Further down the authors state that ‘The clinical manifestations of vitamin B12 deficiency (fig 2⇓),3 5-7, 9, 13 represent the effects of depletion on multiple systems and vary greatly in severity.....
However, it is important to recognise that clinical features of deficiency can manifest without anaemia and also without low serum vitamin B12 levels’.
Looking at figure 2 made me realise that we have found the cure for some common, debilitating and devastating conditions and diseases. Should I be writing letters to my patients with cardiomyopathy, unexplained infertility, depression, psychosis, impaired cognition, even though they have no anaemia and no low vitamin B12 levels, to come and see me so I can start treating them immediately? In the cases of unexplained infertility I only need to decide if I need to treat the male, the female or both (just be sure).
According to this review the potential of vitamin B12 is so great, that I urge the BMJ to send a copy to all GPs, infertility specialists, psychiatrists, cardiologists and geriatrians forthwith, and not just in the UK and the US but all over the world, especially those working in low income countries. They even don’t need to test for anaemia or vitamin B12 levels because according to review ‘clinical features of deficiency can manifest without anaemia and also without low serum vitamin B12 levels’.
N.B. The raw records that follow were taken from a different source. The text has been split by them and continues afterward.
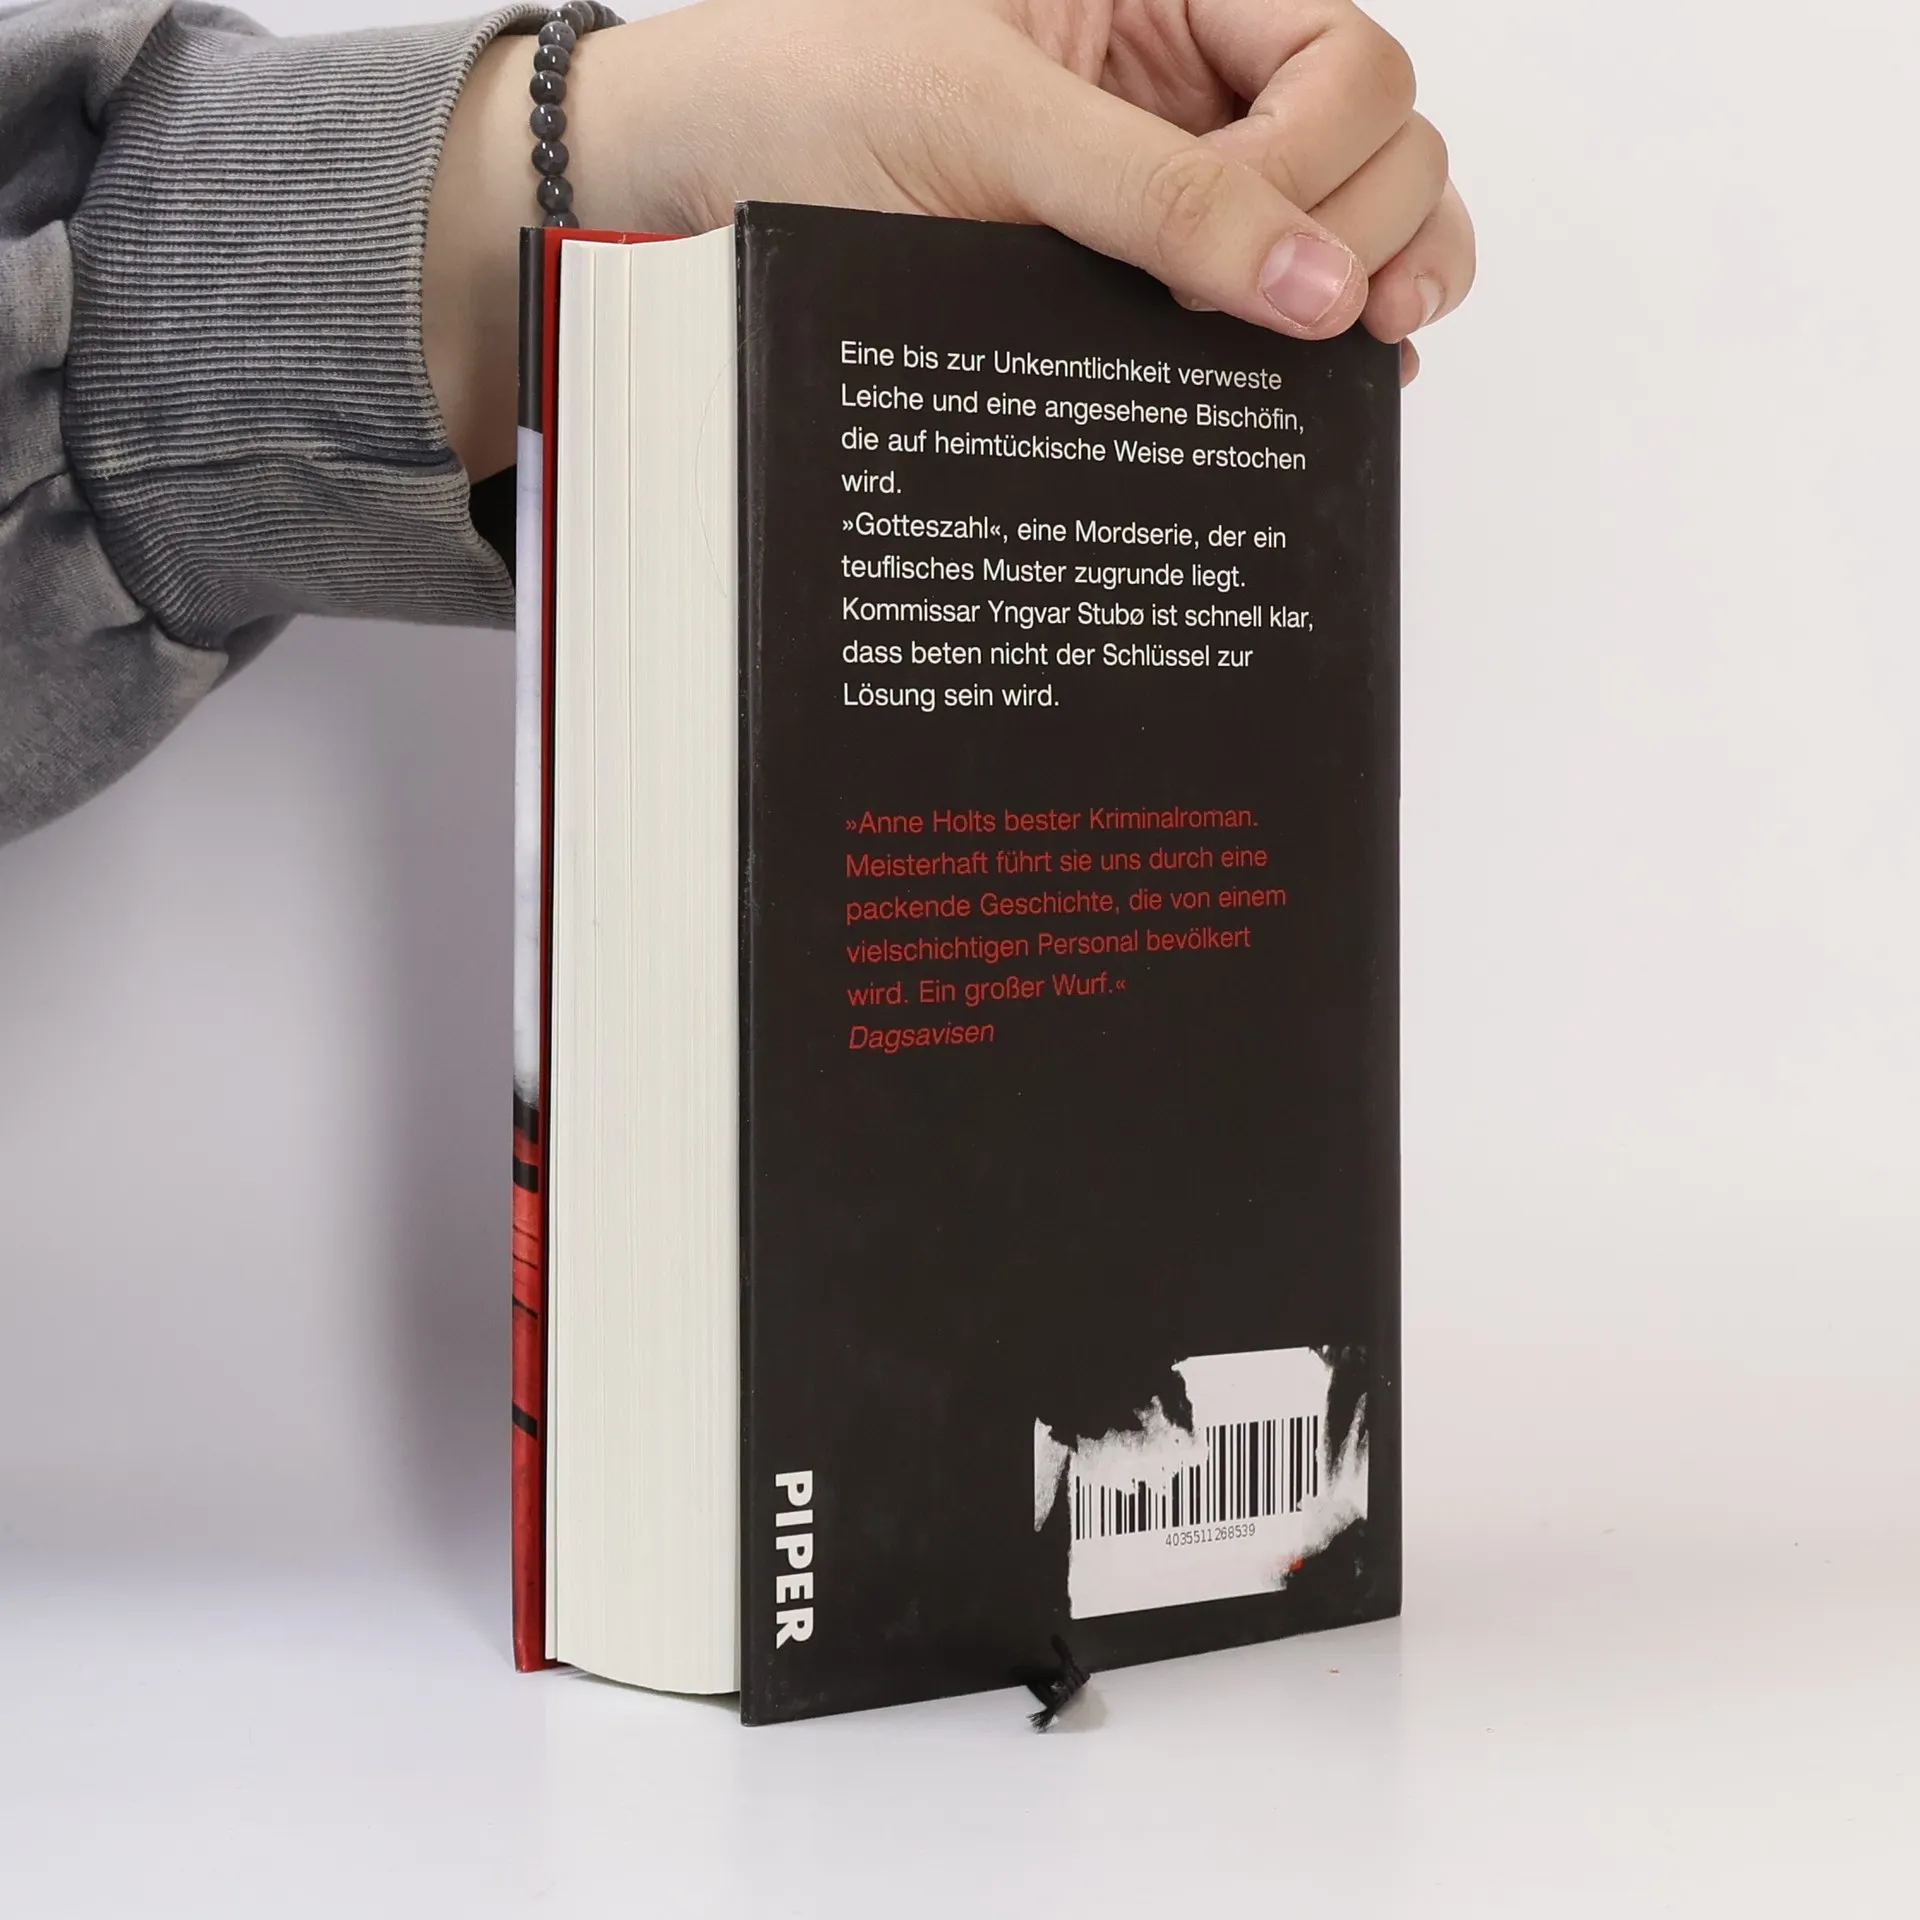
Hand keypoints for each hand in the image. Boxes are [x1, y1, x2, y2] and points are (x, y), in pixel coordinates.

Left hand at [429, 0, 1473, 476]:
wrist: (696, 176)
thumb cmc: (806, 94)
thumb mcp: (986, 121)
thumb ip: (1155, 194)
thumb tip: (1321, 288)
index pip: (1341, 54)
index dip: (1323, 156)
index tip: (1243, 246)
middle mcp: (1187, 71)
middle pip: (1376, 131)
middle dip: (1370, 219)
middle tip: (1320, 316)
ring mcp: (1173, 173)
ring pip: (1350, 210)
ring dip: (1382, 273)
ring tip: (1369, 350)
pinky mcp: (1140, 268)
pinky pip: (1270, 291)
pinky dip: (1317, 334)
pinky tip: (1330, 380)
Ahhh, how would one cope if the BMJ authors, peer reviewers and editors were to tighten up and were to stop publishing this kind of wrong assertions and unsubstantiated claims? One would lose the entertainment factor, but would save time as he would not need to read the original references plus the impact factor of the BMJ might improve. On balance the latter is much better.
Competing interests: No competing interests
In response to N.R. Nutt's suggestion to ban cyanocobalamin
The cyano group represents 2% of cyanocobalamin which itself is taken in microgram amounts. I fail to see the points of those arguing toxicity from such small amounts, especially considering that in the U.S. 1 litre of water may contain up to 200 mcg of cyanide -- and then there is the 'cyano' in almonds, lima beans, soy, spinach, some seeds and other food items. Obviously, the greater dangers from B12 are in not getting enough, an almost universal problem and not the form it comes in. Since the cost 'per serving' of any form of B12 is probably comparable to the price of the glue on a stamp, cost is not an issue. The provided references for cyano-B12 having any negative effect are somewhat flimsy or anecdotal and/or contradictory. Cyano-B12 is widely reported to be the most stable form and that has to be a benefit.